4.6 Right to data portability
You have the right to receive the personal data concerning you, which you have provided to the controller, in a structured, commonly used, and machine-readable format. You also have the right to transmit that data to another controller without hindrance from the controller to which the personal data was provided, where:
- the processing is based on consent in accordance with Article 6 Paragraph 1a of GDPR or Article 9 Paragraph 2a of GDPR or on a contract in accordance with Article 6 Paragraph 1b of GDPR; and
- the processing is carried out by automated means.
In exercising this right, you also have the right to have the personal data concerning you transmitted directly from one controller to another, where technically feasible. This shall not adversely affect the rights and freedoms of others.
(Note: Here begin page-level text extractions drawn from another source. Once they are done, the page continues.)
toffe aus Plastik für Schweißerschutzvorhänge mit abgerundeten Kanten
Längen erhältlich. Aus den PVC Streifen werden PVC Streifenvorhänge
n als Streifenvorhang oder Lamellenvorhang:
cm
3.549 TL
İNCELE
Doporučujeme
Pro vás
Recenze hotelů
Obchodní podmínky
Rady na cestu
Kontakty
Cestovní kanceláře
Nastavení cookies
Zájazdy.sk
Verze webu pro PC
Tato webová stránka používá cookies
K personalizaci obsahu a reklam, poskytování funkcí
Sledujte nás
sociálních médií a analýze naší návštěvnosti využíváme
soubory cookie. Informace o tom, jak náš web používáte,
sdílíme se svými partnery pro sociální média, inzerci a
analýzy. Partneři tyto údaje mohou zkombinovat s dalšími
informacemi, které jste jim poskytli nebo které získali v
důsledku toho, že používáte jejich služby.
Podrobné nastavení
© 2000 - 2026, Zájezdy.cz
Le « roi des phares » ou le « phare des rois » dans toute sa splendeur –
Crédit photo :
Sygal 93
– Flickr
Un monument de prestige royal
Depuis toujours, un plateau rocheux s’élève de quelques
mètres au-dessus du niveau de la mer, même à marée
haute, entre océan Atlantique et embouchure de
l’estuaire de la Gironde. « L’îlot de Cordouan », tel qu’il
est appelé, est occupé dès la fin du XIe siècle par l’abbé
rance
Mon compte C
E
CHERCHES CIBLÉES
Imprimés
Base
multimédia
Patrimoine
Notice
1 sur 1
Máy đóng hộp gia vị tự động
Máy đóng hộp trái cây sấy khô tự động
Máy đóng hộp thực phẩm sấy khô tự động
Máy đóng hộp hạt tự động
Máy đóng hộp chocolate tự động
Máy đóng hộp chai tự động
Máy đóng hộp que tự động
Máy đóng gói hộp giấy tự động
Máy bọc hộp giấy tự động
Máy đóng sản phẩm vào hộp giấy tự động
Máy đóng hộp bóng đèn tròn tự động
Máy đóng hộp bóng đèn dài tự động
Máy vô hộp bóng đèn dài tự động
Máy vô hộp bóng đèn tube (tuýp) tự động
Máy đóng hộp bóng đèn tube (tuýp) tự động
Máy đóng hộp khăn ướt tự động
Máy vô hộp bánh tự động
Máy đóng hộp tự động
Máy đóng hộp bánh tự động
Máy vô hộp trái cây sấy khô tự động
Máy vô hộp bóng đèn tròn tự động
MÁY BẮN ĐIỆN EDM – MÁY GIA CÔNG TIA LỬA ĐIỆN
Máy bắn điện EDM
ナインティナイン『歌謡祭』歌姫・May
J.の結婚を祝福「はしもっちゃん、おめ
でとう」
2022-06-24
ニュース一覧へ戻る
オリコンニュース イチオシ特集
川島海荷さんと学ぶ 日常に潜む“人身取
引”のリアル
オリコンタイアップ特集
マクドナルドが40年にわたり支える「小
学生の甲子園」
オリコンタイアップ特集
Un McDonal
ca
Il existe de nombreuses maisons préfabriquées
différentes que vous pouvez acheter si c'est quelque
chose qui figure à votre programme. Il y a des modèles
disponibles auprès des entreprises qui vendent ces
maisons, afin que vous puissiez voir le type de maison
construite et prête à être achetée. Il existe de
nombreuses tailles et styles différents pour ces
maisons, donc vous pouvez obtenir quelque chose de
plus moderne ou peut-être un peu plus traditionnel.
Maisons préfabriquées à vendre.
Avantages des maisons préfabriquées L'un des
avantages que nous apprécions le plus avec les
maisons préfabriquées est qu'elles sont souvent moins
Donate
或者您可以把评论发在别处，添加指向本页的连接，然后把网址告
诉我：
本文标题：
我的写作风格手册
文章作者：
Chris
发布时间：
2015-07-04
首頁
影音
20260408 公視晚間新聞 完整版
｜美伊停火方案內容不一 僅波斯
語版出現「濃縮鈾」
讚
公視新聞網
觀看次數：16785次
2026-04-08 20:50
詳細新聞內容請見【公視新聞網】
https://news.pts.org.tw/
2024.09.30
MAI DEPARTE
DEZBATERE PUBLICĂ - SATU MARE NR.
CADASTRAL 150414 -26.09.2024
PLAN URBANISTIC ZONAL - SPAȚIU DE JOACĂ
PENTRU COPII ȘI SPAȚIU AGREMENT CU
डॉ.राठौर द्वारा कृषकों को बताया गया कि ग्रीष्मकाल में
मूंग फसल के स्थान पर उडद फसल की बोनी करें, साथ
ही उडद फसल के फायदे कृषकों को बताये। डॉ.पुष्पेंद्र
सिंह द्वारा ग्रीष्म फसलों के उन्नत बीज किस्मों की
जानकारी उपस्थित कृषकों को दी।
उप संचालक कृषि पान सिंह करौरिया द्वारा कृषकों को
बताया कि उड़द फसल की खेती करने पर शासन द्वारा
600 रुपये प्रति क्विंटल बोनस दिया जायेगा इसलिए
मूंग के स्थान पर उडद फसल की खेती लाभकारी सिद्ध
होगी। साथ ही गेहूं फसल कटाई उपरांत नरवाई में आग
The right to data portability does not apply to the processing of personal data necessary for the performance of a task carried out in the public interest or in the exercise of official authority vested in the controller.
4.7 Right to object
You have the right to object, on grounds relating to your particular situation, at any time to processing of personal data concerning you that is based on Article 6 Paragraph 1e or 1f of GDPR, including profiling based on those provisions.
The controller will no longer process the personal data unless the controller demonstrates compelling legitimate grounds for the processing that override your interests, rights, and freedoms or the processing is for the establishment, exercise, or defense of legal claims.
Where personal data concerning you is processed for direct marketing purposes, you have the right to object at any time to the processing of personal data concerning you for such marketing, which includes profiling to the extent that it is related to such direct marketing.
Where you object to processing for direct marketing purposes, the personal data concerning you will no longer be processed for such purposes. In the context of the use of information society services, and notwithstanding Directive 2002/58/EC, you can exercise your right to object by automated means using technical specifications.
4.8 Right to withdraw data protection declaration of consent
You have the right to withdraw your data protection declaration of consent at any time. The withdrawal of consent does not affect the lawfulness of processing based on consent before its withdrawal.
4.9 Automated individual decision-making, including profiling
You have the right not to be subject to a decision based solely on automated processing, including profiling, that produces legal effects concerning you or similarly significantly affects you. This does not apply if the decision:
- is necessary for entering into, or performance of, a contract between you and the controller;
- is authorized by Union or member state law to which the controller is subject and that also lays down suitable measures to safeguard your rights and freedoms and your legitimate interests; or
- is based on your explicit consent.
However, these decisions may not be based on special categories of personal data referred to in Article 9 Paragraph 1 of GDPR, unless Article 9 Paragraph 2a or 2g of GDPR applies and suitable measures to safeguard your rights and freedoms and your legitimate interests are in place.
In relation to the cases referred to in points (1) and (3), the data controller will implement suitable measures to safeguard your rights and freedoms and your legitimate interests, at least the right to obtain human intervention on the part of the controller, to express your point of view, and to contest the decision.
4.10. Right to lodge a complaint with a supervisory authority
Without prejudice to any other administrative or judicial remedy, you have the right to lodge a complaint with a supervisory authority, in particular in the member state of your habitual residence, your place of work, or the place of the alleged infringement, if you consider that the processing of personal data concerning you infringes GDPR.
The supervisory authority with which the complaint has been lodged will inform the complainant on the progress and the outcome of the complaint, including the possibility of a judicial remedy in accordance with Article 78 of GDPR.